Summer of Love at The Schirn in Frankfurt
Saturday, 24 June 2006 11:49
Frankfurt, Germany -“Summer of Love” is a ground-breaking exhibition about psychedelic art which illustrates the unique connections between contemporary art, popular culture, and political protest during the 1960s and early 1970s. The presentation reveals that psychedelia constitutes one of the most exciting but also one of the most neglected phenomena in the history of the 20th century. The dialogue between psychedelic art and the political revolution and counterculture of the time manifested itself in an extraordinary aesthetic that gave expression to the social, political, ethnical, and sexual liberation.Psychedelic art has traditionally been relegated to the realm of applied art and bad taste, always obscured by the historically and institutionally sanctioned art of the era, the center of which was occupied by Pop, Minimal and Conceptual Art. The psychedelic style was the result of a productive interaction between art, technology, drug culture, music, and many other influences that created an extraordinary aesthetics deeply steeped in the spirit of emancipation and freedom.
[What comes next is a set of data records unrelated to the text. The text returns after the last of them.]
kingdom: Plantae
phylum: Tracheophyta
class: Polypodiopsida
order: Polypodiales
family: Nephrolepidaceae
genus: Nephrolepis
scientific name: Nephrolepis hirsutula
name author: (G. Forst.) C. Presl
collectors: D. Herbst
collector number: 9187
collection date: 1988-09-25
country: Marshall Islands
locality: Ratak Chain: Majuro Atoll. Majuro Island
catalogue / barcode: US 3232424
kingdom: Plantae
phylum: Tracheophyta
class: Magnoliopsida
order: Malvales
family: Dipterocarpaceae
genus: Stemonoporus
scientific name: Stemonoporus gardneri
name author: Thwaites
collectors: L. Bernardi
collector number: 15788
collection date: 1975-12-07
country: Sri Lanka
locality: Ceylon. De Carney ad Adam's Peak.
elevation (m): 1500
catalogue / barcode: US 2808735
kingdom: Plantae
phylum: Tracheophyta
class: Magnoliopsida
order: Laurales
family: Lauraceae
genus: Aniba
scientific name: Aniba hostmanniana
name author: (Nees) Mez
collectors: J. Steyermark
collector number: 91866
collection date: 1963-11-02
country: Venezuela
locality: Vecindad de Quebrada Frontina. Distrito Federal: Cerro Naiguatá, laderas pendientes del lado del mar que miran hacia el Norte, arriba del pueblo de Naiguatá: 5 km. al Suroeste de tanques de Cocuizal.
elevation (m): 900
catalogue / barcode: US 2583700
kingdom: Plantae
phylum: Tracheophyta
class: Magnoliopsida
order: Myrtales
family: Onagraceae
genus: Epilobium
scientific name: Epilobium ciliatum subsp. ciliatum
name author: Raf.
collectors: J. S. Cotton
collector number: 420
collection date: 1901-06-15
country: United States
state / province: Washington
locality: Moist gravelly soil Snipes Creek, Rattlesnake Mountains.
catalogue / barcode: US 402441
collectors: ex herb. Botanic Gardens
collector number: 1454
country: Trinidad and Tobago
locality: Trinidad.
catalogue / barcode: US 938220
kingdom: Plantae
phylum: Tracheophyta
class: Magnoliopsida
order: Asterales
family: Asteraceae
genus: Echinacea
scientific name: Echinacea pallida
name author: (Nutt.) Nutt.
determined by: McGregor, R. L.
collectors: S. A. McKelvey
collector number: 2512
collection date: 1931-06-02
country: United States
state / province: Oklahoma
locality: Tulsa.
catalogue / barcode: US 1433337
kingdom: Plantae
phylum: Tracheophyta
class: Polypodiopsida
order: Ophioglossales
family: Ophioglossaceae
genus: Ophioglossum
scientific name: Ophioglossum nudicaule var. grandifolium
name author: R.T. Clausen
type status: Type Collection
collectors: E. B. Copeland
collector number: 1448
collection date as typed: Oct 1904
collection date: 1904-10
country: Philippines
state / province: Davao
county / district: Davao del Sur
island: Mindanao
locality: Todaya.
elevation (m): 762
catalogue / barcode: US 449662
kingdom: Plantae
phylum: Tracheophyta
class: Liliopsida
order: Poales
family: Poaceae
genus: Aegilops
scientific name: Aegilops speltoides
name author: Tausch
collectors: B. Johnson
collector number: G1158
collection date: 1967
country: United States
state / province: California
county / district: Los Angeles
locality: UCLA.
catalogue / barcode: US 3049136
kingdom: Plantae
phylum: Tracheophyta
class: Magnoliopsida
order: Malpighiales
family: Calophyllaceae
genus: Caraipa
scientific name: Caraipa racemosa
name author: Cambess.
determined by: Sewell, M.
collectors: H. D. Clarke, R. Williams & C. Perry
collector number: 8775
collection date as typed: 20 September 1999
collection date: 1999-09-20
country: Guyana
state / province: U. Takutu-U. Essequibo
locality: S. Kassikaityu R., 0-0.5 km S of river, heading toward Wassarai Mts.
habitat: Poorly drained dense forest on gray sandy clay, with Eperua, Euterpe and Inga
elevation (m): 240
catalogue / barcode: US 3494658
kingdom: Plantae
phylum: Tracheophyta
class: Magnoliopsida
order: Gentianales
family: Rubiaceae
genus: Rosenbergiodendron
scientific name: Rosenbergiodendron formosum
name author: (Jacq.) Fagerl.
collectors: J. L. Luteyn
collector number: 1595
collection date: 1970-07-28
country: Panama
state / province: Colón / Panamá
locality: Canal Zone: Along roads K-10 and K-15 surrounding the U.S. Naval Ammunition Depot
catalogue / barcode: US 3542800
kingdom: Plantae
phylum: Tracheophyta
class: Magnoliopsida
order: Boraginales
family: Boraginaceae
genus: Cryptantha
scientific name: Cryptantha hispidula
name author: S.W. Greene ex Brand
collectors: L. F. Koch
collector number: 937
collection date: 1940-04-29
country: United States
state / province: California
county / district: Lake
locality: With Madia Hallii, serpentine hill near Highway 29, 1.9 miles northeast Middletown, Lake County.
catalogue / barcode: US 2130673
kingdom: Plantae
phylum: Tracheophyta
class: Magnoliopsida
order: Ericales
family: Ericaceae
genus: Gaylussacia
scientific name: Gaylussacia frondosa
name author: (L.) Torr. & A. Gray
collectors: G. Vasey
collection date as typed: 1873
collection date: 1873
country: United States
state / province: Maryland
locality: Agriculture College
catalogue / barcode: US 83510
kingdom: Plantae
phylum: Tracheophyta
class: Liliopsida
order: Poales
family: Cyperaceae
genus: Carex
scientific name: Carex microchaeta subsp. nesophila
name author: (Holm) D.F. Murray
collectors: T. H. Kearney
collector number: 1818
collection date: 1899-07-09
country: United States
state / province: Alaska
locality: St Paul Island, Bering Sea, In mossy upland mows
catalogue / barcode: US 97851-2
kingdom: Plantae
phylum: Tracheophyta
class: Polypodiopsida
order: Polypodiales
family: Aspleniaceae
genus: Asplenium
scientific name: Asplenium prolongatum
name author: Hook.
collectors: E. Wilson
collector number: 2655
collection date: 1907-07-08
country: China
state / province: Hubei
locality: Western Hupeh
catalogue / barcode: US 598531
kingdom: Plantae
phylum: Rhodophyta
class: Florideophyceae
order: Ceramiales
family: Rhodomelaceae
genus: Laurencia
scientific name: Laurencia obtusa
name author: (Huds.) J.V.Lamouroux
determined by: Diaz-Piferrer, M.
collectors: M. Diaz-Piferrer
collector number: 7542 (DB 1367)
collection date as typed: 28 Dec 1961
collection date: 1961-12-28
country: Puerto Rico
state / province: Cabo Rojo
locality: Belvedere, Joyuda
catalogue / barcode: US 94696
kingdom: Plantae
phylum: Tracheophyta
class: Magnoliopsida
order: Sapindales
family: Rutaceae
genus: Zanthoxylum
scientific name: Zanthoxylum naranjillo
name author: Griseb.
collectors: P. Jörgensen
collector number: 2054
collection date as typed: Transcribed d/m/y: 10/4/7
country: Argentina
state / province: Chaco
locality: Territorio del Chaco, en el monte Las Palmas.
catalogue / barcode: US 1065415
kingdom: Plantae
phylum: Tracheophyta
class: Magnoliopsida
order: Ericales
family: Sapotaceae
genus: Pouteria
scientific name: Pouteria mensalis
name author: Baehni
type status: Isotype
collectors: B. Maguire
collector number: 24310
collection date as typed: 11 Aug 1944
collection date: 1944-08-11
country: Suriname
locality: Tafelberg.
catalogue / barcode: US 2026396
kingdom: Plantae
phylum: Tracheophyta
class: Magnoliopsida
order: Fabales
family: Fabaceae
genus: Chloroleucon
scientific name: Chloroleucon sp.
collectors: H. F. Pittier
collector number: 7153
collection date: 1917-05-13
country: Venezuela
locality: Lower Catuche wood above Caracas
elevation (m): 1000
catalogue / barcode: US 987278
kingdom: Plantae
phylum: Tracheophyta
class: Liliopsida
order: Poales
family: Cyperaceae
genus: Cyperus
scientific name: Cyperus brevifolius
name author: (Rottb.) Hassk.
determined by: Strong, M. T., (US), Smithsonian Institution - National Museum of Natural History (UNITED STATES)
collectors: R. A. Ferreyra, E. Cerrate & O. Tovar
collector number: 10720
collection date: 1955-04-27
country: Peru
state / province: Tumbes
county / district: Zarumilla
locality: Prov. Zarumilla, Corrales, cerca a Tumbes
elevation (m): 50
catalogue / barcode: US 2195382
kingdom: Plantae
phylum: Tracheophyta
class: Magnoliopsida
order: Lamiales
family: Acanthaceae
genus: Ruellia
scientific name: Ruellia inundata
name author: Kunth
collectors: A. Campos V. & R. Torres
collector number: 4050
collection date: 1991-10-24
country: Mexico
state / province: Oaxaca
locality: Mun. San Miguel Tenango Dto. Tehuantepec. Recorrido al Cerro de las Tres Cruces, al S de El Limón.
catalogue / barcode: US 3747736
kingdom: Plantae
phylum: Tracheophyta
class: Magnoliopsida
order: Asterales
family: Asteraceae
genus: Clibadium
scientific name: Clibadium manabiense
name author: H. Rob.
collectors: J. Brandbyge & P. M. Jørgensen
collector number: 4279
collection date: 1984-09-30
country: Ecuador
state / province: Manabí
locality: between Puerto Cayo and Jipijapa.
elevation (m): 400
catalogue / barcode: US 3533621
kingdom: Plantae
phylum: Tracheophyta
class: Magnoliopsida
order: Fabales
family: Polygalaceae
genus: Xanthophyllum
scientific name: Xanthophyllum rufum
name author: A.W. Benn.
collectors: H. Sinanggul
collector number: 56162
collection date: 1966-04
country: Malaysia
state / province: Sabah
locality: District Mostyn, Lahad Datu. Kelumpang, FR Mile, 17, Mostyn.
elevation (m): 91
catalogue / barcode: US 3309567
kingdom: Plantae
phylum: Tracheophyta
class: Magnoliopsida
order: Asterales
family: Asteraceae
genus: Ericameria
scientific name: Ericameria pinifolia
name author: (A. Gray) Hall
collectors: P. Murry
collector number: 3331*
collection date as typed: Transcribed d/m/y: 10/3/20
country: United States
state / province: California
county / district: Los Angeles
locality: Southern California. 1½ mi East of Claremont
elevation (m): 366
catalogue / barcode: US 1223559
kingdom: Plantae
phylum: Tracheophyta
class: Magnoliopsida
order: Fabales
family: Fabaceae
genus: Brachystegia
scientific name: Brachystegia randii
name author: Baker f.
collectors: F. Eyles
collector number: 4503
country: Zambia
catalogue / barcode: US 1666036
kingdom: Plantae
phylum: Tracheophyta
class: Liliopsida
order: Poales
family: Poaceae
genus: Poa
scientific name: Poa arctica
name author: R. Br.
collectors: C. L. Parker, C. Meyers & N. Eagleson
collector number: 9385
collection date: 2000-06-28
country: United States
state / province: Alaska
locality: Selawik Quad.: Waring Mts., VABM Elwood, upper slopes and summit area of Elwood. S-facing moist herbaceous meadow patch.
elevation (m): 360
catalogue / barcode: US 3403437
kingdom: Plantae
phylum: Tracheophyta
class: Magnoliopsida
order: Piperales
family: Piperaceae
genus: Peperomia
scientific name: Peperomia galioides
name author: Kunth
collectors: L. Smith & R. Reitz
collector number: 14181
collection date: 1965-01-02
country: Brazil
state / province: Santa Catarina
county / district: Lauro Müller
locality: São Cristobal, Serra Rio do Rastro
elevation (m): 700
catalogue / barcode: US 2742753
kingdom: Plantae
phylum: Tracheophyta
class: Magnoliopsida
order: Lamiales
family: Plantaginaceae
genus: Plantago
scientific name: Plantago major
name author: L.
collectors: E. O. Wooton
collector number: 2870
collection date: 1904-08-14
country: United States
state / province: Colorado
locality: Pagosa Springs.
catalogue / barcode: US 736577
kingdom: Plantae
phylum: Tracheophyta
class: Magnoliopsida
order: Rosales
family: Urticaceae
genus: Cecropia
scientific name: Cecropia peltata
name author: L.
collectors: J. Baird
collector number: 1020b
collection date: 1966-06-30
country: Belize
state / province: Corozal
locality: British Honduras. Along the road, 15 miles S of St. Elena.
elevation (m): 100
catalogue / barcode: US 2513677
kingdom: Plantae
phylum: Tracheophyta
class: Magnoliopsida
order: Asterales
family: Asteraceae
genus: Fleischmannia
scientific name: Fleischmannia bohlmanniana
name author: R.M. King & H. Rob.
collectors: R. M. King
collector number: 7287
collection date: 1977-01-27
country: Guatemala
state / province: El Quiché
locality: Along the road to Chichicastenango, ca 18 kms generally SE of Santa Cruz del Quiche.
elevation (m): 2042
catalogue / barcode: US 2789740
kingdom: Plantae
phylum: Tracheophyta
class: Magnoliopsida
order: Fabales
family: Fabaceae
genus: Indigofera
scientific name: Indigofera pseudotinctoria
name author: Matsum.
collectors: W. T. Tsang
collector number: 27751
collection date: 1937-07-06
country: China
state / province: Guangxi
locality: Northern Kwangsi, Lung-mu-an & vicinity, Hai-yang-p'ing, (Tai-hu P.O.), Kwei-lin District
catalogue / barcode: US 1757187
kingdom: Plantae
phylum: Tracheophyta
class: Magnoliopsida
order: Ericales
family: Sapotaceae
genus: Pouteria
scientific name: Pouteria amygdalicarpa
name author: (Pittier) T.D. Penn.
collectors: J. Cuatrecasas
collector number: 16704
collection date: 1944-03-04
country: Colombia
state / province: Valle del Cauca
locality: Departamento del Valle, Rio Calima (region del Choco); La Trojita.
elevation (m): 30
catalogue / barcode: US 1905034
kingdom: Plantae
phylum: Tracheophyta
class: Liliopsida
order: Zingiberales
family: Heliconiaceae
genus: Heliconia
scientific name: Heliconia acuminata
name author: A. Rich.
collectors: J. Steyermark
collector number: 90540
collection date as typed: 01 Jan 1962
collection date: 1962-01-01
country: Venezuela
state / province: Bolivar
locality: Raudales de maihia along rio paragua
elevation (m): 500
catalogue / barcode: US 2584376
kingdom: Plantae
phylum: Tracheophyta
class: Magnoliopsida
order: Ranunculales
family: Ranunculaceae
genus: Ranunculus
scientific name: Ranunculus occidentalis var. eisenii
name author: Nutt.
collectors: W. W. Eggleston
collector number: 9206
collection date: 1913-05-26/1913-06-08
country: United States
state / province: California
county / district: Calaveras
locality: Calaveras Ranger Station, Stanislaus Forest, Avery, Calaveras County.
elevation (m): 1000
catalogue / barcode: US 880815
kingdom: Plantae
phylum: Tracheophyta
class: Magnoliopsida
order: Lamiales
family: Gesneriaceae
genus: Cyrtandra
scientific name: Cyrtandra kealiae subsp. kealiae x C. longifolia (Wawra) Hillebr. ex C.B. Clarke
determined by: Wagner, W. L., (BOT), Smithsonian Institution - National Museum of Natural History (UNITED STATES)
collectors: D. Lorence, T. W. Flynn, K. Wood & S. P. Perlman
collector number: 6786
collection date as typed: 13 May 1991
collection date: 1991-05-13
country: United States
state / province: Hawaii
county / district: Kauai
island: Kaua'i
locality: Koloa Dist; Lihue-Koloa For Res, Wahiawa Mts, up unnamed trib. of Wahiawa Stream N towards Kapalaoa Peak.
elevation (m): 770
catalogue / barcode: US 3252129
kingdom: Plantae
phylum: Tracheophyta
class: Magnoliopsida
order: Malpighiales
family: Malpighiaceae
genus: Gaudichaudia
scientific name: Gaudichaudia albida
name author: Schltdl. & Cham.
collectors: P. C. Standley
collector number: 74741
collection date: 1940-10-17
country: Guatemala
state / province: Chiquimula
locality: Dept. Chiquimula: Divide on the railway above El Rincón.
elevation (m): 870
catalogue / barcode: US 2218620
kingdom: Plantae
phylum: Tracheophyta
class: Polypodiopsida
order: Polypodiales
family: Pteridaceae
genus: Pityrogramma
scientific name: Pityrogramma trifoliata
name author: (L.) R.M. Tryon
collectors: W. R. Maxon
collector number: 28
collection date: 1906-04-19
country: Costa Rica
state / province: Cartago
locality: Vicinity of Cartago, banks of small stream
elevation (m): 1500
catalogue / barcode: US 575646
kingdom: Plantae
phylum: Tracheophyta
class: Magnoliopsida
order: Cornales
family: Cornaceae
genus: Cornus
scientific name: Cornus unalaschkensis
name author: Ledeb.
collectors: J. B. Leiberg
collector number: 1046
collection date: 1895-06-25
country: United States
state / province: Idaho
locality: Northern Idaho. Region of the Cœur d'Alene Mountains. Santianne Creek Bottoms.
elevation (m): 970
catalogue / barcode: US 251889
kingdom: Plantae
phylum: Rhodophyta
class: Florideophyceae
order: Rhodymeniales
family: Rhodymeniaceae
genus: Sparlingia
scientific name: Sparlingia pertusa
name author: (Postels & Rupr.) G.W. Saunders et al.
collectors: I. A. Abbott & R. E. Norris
Most important was the expansion of the range of forms, colors, and media triggered by mind-expanding approaches and linked with a new perception of space.
Offering a wealth of 350 items from the fields of painting, sculpture, photography, film, video, environment, architecture, graphic design, and fashion, “Summer of Love” comprises works by Isaac Abrams, Richard Avedon, Lynda Benglis, Bernard Cohen, Richard Hamilton, Robert Indiana, Yayoi Kusama, Richard Lindner, and John McCracken. One of the major environments of the show is Mati Klarwein’s “New Aleph Sanctuary” (1963–1971), which brings together many of his motifs.
The medium of film is integrated into the exhibition through large-scale projections of works by Lawrence Jordan, Stan VanDerBeek, Andy Warhol, James Whitney, Jud Yalkut, and Nam June Paik.